Stored data entries:

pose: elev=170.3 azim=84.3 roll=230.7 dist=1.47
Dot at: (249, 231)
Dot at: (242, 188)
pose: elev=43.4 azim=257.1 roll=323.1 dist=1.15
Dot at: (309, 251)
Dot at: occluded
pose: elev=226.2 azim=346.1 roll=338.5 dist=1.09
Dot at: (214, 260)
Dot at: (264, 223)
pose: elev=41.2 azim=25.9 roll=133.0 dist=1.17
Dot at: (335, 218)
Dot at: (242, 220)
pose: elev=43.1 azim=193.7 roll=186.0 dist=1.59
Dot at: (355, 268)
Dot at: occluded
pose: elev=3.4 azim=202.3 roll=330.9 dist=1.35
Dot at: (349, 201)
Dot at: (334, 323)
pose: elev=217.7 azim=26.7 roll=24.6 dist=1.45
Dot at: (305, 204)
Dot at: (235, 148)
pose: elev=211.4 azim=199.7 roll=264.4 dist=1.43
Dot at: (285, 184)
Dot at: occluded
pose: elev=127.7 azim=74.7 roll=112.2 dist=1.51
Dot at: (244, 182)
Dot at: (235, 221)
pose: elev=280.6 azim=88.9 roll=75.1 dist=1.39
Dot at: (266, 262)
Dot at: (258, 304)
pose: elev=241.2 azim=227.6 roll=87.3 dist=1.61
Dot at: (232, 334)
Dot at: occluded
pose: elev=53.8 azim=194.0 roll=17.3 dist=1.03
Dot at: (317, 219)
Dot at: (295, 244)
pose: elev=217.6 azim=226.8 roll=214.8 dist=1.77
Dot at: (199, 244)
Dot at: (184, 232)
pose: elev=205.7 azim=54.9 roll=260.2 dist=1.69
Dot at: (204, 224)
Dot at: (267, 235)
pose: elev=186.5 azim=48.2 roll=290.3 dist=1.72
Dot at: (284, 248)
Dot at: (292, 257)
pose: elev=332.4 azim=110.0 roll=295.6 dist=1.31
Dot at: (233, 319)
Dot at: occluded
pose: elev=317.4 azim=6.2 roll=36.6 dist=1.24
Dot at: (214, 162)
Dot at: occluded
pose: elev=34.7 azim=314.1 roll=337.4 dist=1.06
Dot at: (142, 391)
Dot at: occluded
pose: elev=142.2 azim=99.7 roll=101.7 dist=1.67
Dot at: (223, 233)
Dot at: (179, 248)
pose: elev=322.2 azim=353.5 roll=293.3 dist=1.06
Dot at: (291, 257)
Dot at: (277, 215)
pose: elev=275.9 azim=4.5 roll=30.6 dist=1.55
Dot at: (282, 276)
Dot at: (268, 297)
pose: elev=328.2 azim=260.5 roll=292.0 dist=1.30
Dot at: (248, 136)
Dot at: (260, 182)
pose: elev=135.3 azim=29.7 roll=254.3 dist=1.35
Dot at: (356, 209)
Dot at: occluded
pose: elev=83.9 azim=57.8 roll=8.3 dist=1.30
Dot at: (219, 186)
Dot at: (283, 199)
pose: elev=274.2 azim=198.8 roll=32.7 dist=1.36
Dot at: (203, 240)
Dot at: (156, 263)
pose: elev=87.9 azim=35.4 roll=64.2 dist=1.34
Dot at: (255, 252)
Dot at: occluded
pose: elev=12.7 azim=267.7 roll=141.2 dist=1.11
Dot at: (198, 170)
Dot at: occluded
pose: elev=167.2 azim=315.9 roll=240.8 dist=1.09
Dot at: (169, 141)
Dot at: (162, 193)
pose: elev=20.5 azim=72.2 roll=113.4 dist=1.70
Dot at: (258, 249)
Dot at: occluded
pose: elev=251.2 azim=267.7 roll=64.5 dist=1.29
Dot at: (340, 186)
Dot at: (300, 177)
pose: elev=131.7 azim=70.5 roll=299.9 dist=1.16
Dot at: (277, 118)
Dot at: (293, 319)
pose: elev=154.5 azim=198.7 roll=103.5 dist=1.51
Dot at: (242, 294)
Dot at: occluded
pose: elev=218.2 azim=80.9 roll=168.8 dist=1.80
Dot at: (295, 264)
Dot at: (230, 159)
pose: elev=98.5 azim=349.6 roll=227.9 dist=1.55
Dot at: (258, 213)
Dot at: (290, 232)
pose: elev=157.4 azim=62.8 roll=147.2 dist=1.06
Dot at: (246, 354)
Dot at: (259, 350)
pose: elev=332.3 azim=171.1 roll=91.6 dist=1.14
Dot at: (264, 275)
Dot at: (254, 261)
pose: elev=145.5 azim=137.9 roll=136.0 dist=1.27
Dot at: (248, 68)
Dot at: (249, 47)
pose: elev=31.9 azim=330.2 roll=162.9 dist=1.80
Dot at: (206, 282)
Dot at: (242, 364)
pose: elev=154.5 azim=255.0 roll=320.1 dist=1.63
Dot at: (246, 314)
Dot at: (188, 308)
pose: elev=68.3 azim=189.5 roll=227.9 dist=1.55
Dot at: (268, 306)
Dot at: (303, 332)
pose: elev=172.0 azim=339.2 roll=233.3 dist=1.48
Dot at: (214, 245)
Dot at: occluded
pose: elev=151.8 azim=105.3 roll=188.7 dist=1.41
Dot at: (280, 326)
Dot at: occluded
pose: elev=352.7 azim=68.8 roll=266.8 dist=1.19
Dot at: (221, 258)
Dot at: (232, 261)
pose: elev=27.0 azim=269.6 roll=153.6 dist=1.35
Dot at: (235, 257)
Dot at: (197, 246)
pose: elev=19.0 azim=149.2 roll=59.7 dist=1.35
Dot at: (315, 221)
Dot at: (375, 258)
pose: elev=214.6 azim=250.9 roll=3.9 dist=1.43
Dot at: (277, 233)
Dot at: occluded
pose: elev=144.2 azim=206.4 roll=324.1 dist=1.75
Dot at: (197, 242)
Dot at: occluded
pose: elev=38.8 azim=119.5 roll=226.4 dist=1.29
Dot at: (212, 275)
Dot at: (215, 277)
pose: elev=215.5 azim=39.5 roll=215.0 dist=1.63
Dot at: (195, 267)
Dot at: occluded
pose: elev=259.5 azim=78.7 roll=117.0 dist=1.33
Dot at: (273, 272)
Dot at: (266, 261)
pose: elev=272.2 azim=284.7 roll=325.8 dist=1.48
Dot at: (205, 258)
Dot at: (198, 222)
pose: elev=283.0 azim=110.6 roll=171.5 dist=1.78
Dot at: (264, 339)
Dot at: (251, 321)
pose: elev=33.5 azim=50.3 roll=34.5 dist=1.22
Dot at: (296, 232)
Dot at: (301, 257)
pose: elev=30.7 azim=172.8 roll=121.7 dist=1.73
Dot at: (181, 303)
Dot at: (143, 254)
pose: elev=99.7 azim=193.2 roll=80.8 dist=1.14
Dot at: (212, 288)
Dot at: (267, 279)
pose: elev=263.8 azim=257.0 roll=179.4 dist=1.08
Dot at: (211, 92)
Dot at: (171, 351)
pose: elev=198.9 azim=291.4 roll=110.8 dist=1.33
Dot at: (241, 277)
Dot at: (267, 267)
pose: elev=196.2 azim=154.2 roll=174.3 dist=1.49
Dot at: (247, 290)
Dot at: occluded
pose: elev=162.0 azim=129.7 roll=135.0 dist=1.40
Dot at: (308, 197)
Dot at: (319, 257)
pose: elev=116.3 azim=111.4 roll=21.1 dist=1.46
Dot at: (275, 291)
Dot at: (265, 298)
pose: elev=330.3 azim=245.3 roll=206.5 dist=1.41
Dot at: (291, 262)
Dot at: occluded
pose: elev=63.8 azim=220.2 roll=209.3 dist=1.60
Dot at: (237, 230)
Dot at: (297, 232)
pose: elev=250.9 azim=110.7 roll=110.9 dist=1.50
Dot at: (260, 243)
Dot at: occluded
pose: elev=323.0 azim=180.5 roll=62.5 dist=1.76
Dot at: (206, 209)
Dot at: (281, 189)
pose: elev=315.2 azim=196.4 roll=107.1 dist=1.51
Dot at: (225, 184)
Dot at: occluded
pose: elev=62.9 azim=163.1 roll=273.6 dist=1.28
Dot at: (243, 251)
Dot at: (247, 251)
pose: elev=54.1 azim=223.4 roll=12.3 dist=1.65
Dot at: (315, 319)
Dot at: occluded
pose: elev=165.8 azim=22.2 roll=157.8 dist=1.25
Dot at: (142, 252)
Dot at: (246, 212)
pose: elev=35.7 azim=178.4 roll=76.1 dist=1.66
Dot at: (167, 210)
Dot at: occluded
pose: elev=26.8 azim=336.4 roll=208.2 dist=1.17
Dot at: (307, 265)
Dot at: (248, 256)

» PROBLEM DETAILS: Transcribe the data above without alteration, everything from the line containing "pose: elev=54.1 azim=223.4" down to the end of the data, both ends included.

» RESPONSE TO THE TASK:
pose: elev=54.1 azim=223.4 roll=12.3 dist=1.65
Dot at: (315, 319)
Dot at: occluded
pose: elev=165.8 azim=22.2 roll=157.8 dist=1.25
Dot at: (142, 252)
Dot at: (246, 212)
pose: elev=35.7 azim=178.4 roll=76.1 dist=1.66
Dot at: (167, 210)
Dot at: occluded
pose: elev=26.8 azim=336.4 roll=208.2 dist=1.17
Dot at: (307, 265)
Dot at: (248, 256)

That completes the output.